日本不動産研究所が毎年実施している調査によると、スギの立木価格(各年3月末時点)はピークの1980年には2万2707円(1㎥当たり。以下同じ)だったが、その後は長期間下落し続け、1998年には9191円と1万円台を割り込み、2013年には過去最低の2465円まで値下がりした。その後、多少値戻しして直近の2024年には4127円となっているが、ピーク時より1万8000円も安くなっている。

立木価格が低迷しているのは、丸太価格が値下がりしたためだ。農林水産省の調査(「木材価格」、「木材需給報告書」)によると、スギ中丸太(直径20㎝程度)の価格は1980年には3万9600円だったものが、2024年には1万5900円と2万4000円も値下がりしている。

皆伐収入は700万円減/ha

こうした丸太と立木の大幅な値下がりは、林業の経営構造を大きく変化させた。

50年生程度のスギ人工林1haを皆伐した際の生産量を400㎥と仮定して林家の収入を試算すると、1980年には900万円近くも懐に入っていた(400㎥×2万2707円)ものが、2024年は160万円程度(400㎥×4127円)と700万円以上も減ったことになる。

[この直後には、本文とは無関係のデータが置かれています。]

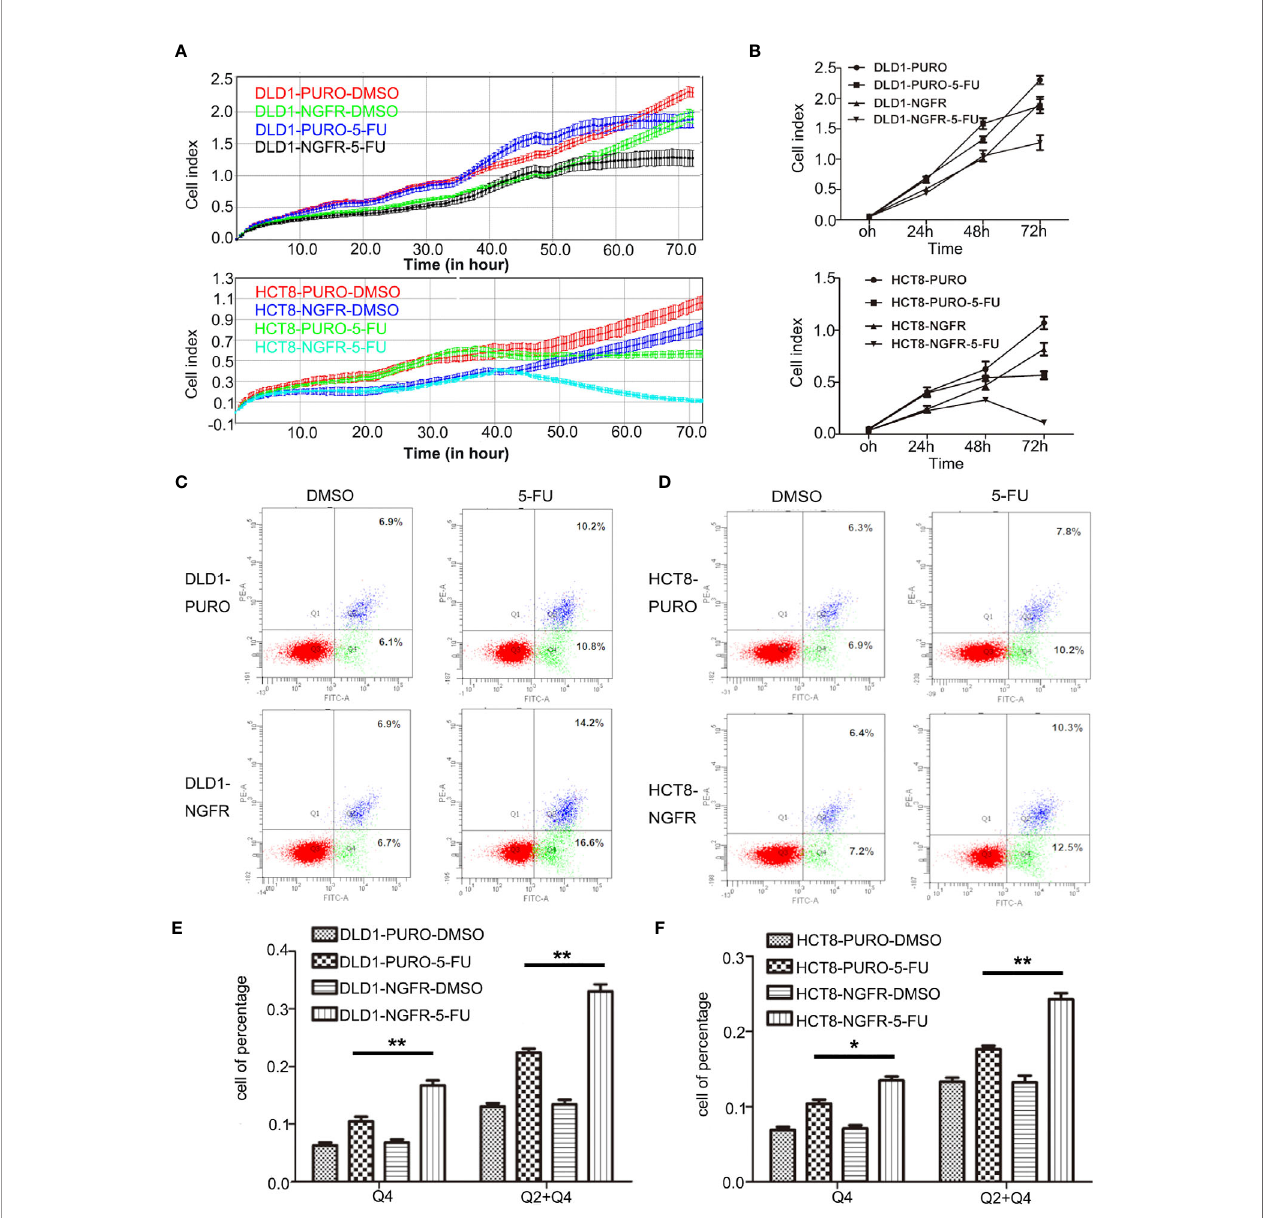
FIGURE 2 | NGFR increases the chemosensitivity of CRC cells to 5-FU by elevating 5-FU-induced apoptosis. (A, B) Real-time cellular analysis con fi rmed the results of the colony formation assays regarding the inhibition of overexpressed NGFR – transfected DLD1 and HCT8 cell growth with 5-FU treatment (t-test; P < 0.01 for DLD1 cells). Overexpressed NGFR – transfected (C) DLD1 and (D) HCT8 cells treated with 5-FU for 48 h. Cell apoptosis was quantitated on the graph using an Annexin V:PE apoptosis detection kit and a fl ow cytometer. The apoptosis rate was signi fi cantly increased in overexpressed NGFR – transfected (E) DLD1 and (F) HCT8 cells after 5-FU treatment (Q4, early apoptosis; Q2 + Q4, total apoptosis; t-test; P < 0.01 for DLD1 cells, P < 0.01 for HCT8 total apoptosis cells, P < 0.05 for HCT8 early apoptosis cells). *P < 0.05; **P <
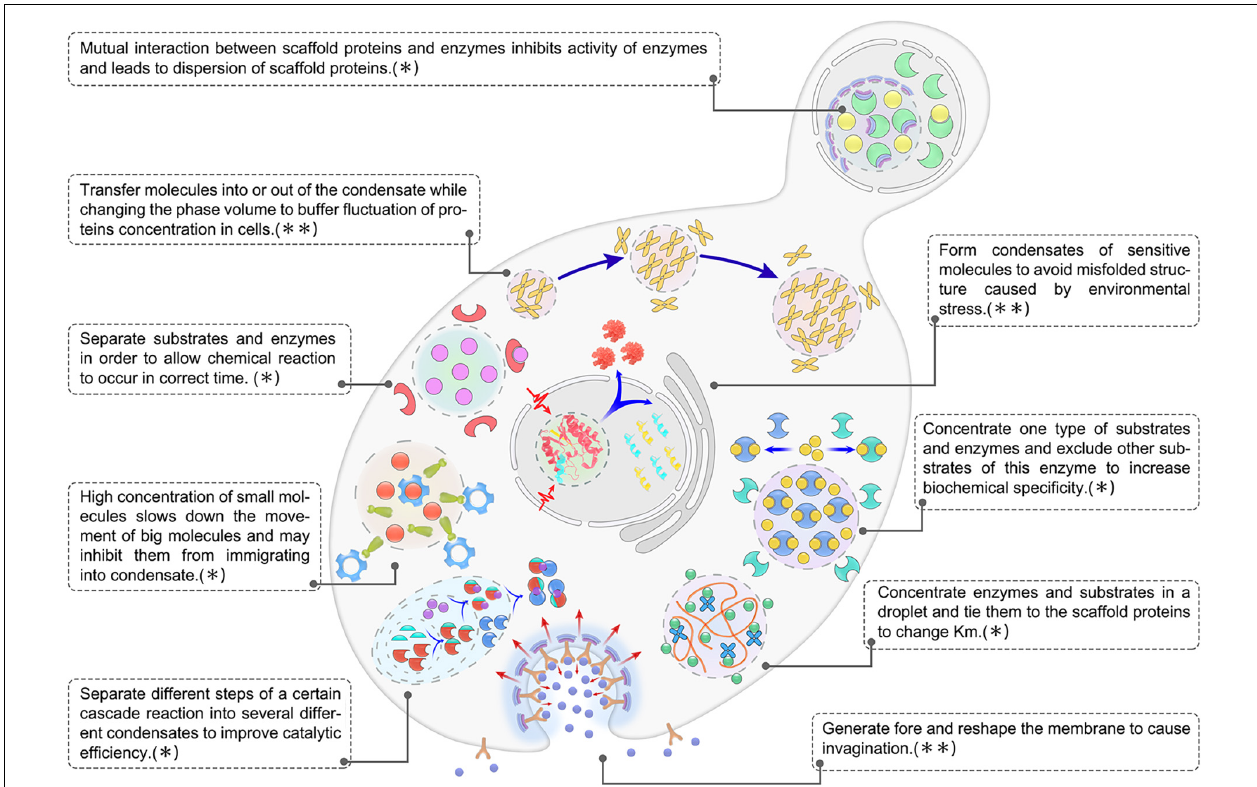
FIGURE 4 | Overview of biological functions of biomolecular condensates in microbial cells. The image shown is representative of nine main functions of LLPS in microbial condensates, which could be further summarized into two categories: ∗ ,condensates play a role in regulating metabolic flux. ∗∗ ,condensates play a role in acting against noise and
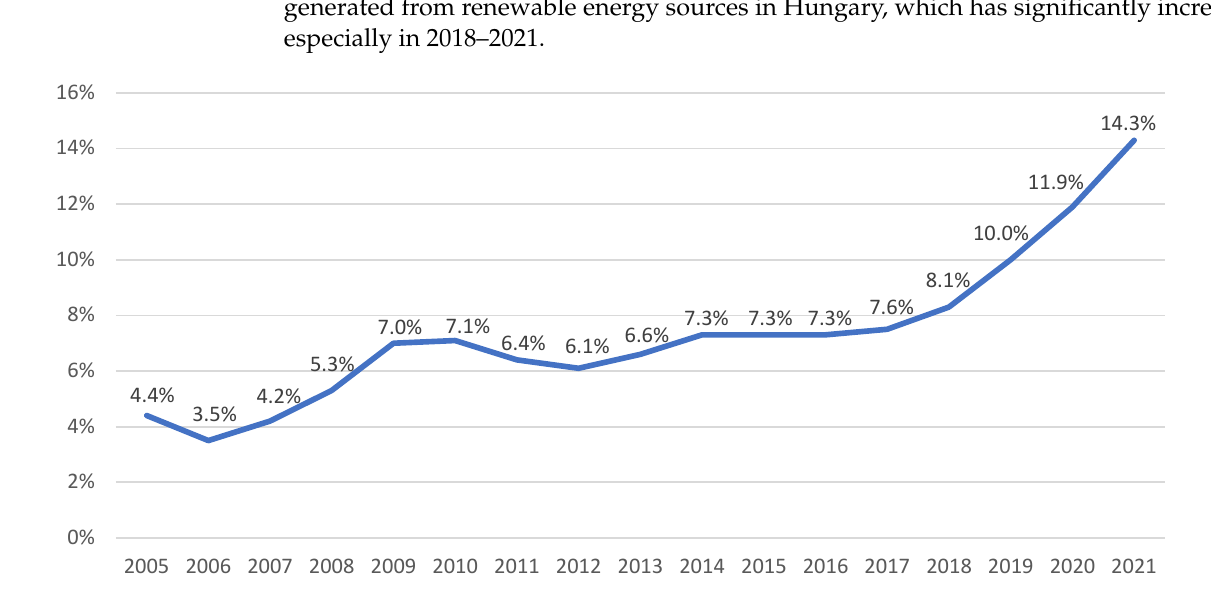
Figure 1. Share of electricity from renewable energy sources in gross final electricity consumption in Hungary, 2005–2021 (%) [26] .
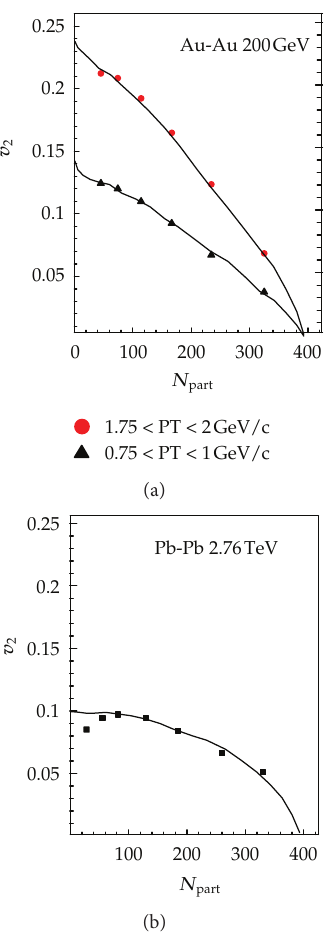
Figure 3: Dependences of 𝑣 2 on 𝑁 in √𝑠 𝑁𝑁 = 200 GeV Au- part Au collisions and √𝑠 𝑁𝑁 = 2.76 TeV Pb-Pb collisions. Experimental data taken from the PHENIX Collaboration [20] and the ALICE Collaboration [26] are shown with the scattered symbols. The curves are our calculated results. The error bars are smaller than the size of the data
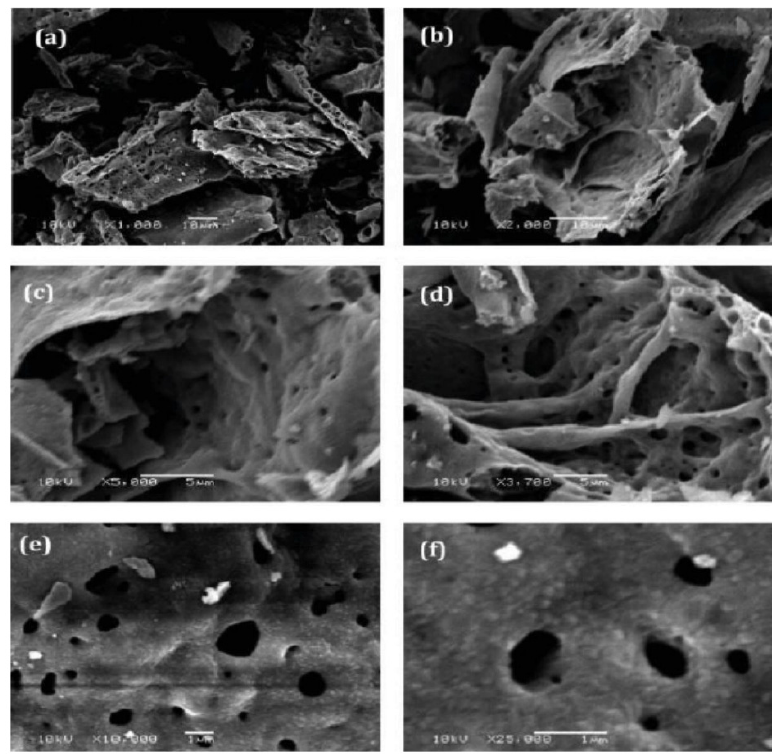
Figure 7. SEM images for nanocrystalline Li 4 Ti 5 O 12 at different magnifications synthesized by combustion method. Reproduced with permission from [110]. Copyright American Chemical Society, 2013.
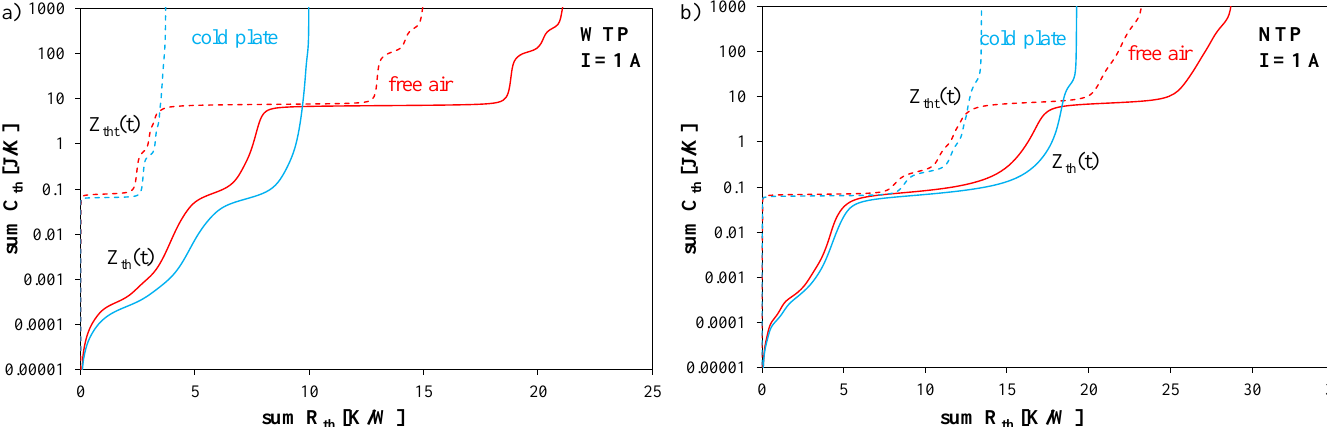
Figure 11. Structure functions determined using the MASTER program on the basis of the measured waveforms of self (solid lines) and transfer (dashed lines) transient thermal impedances of the diodes contained in the MCE device WTP ( a ) and NTP ( b ) measured with the T3Ster set-up.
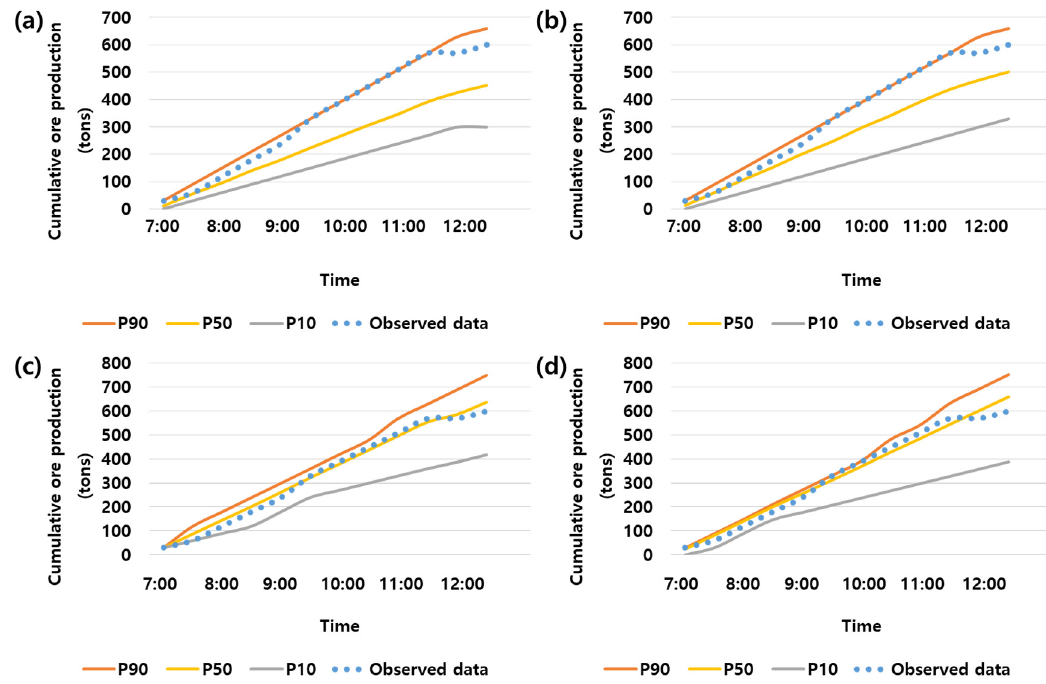
Figure 8. Comparison of the simulation and haulage operations results (observed) obtained on 16 October 2018 for ( a ) uniform distribution, ( b ) triangular distribution, ( c ) normal distribution, and ( d ) observed probability distribution.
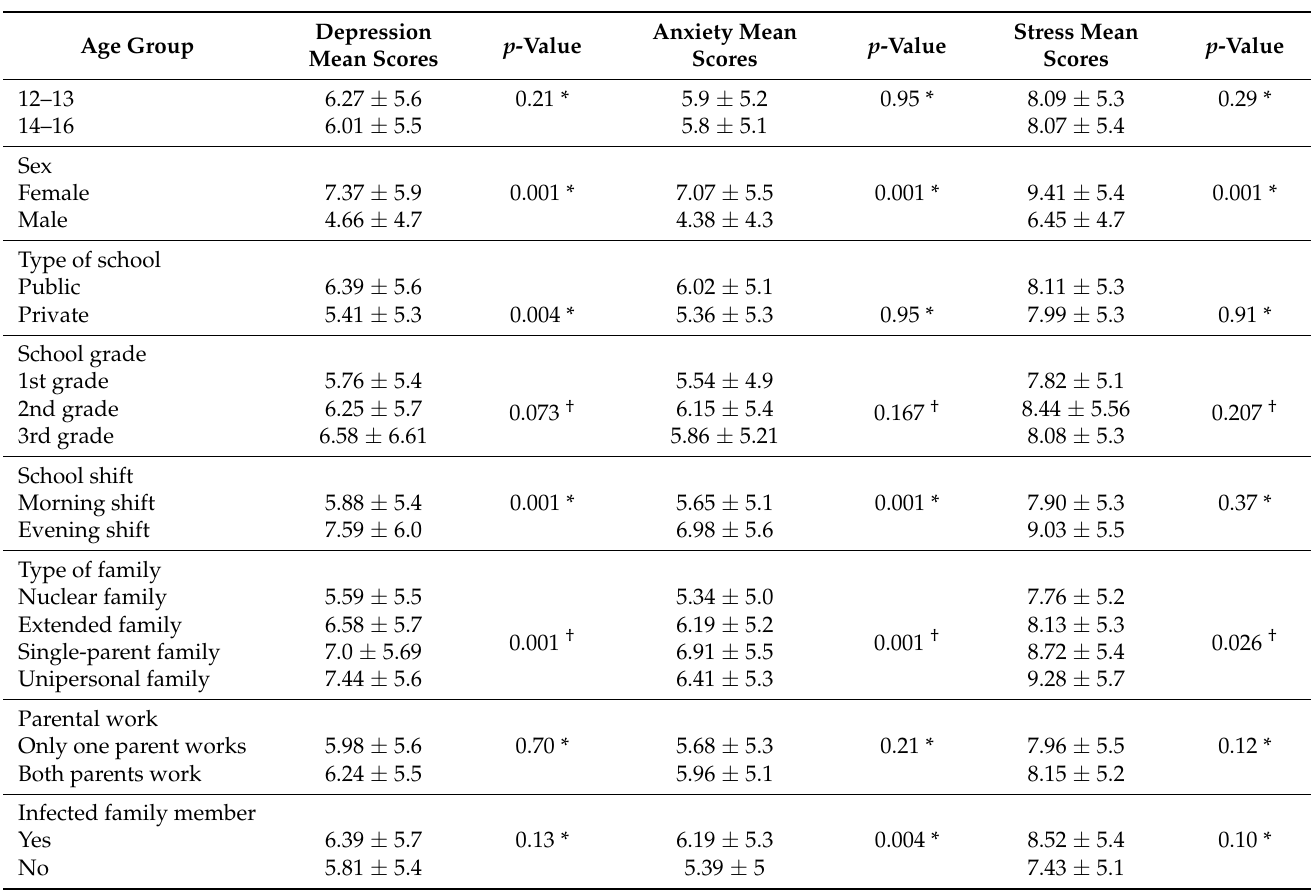
Table 3. DASS-21 scores by age group, sex, type of school, school shift, parental work, and family member infected with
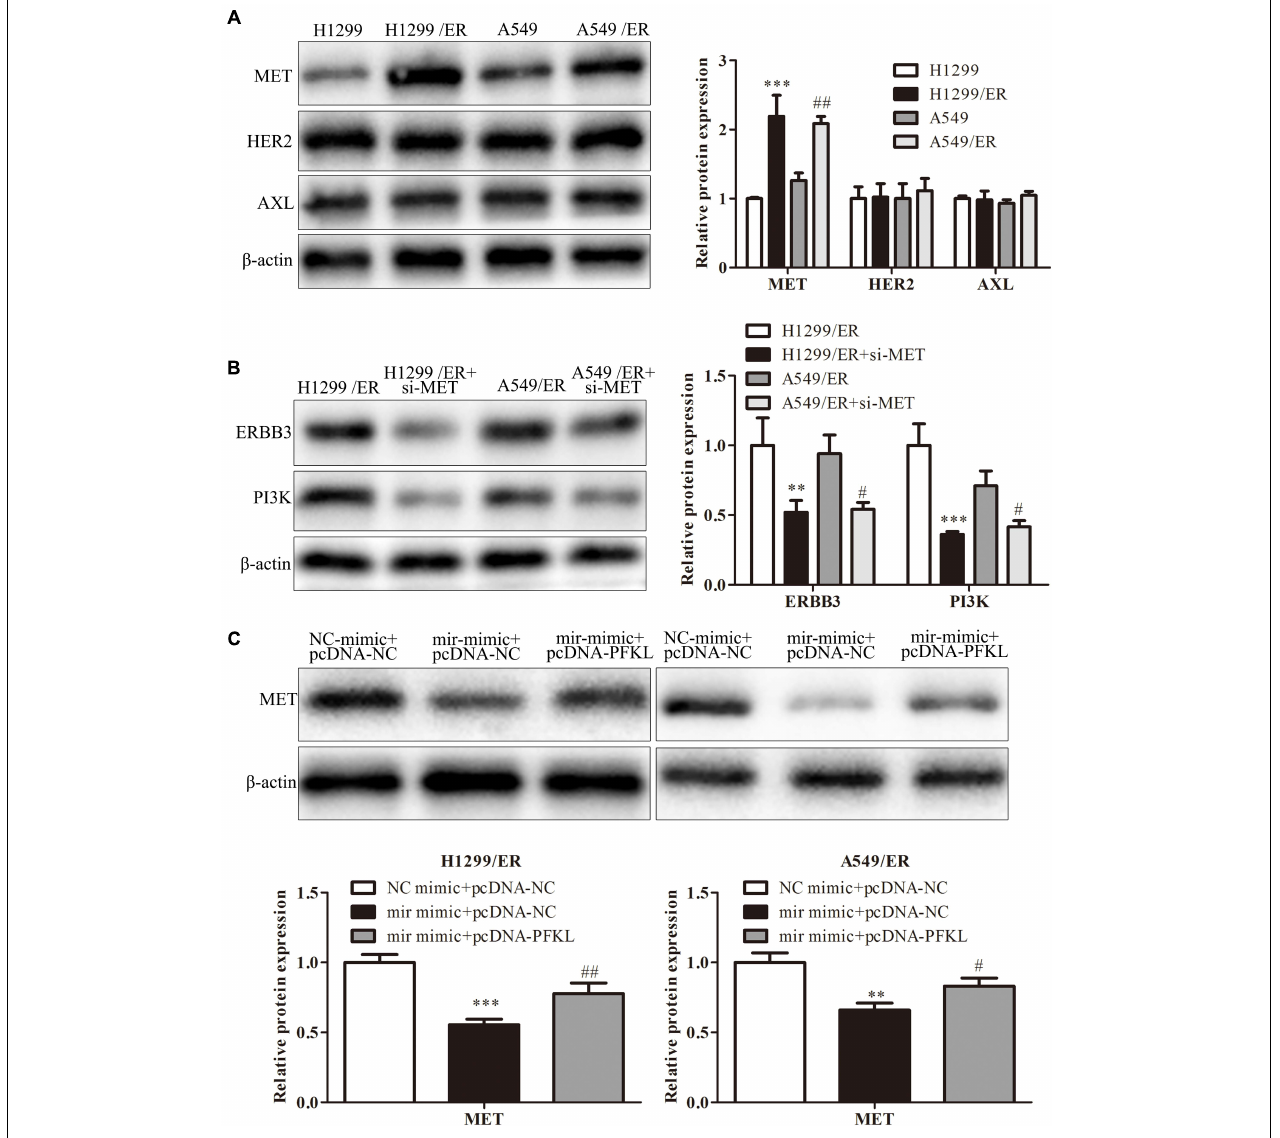
FIGURE 6 | MiR-185-3p/PFKL alleviates ER resistance of lung cancer by inhibiting the epidermal growth factor receptor (EGFR) alternative pathways. (A) The levels of MET, human epidermal growth factor receptor 2 (HER2), and AXL were determined by Western blot in H1299, A549, H1299/ER, and A549/ER cells. (B) The levels of Erb-B2 receptor tyrosine kinase 3 (ERBB3) and phosphoinositide 3-kinase (PI3K) were determined by Western blot in H1299, A549, H1299/ER, and A549/ER cells with or without si-MET. (C) The level of MET was determined by Western blot in H1299/ER and A549/ER cells. Data were shown as mean ± SD. ∗∗ p < 0.01; ∗∗∗ p < 0.001; # p < 0.05; ## p < 0.01.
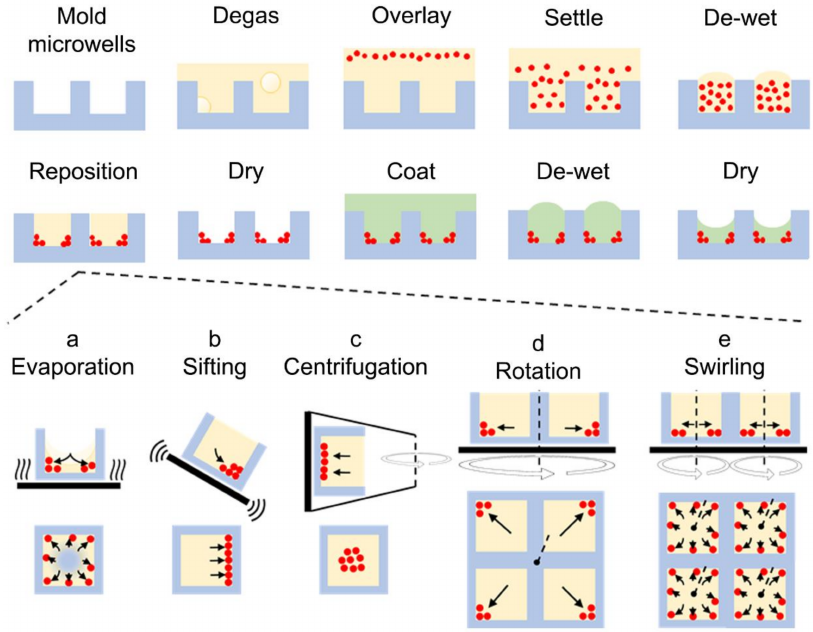
Figure 1. Overview of embedded microstructure arrays (“EMAs”) microfabrication. First, a poly- dimethylsiloxane (PDMS) microwell substrate is fabricated by soft lithography (details omitted).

伐採跡地に再造林を行う経費は、植林後の下刈りの費用も含めると1ha当たり150~200万円程度はかかる。所有林の木を伐って得た収入から再造林の経費を支出すると林家の手元にはほとんど残らないか、下手をすると費用の持ち出しになる。

最近は再造林に手厚い補助金が支給されるので、実際にはある程度の手取りは確保できているはずだが、それでも1haを伐採したくらいでは生活するのに十分な収入を得ることはできない。伐採面積を増やせば収入も増えるわけだが、50年も育てた末の利益がわずかにしかならない構図は変わらない。

こうなると、伐採跡地に再び木を植えて育てようという気にはならない人がどうしても出てくる。ただでさえ少ない収入を目減りさせたくない意識も働き、その結果、再造林を見合わせるケースが続出しているわけだ。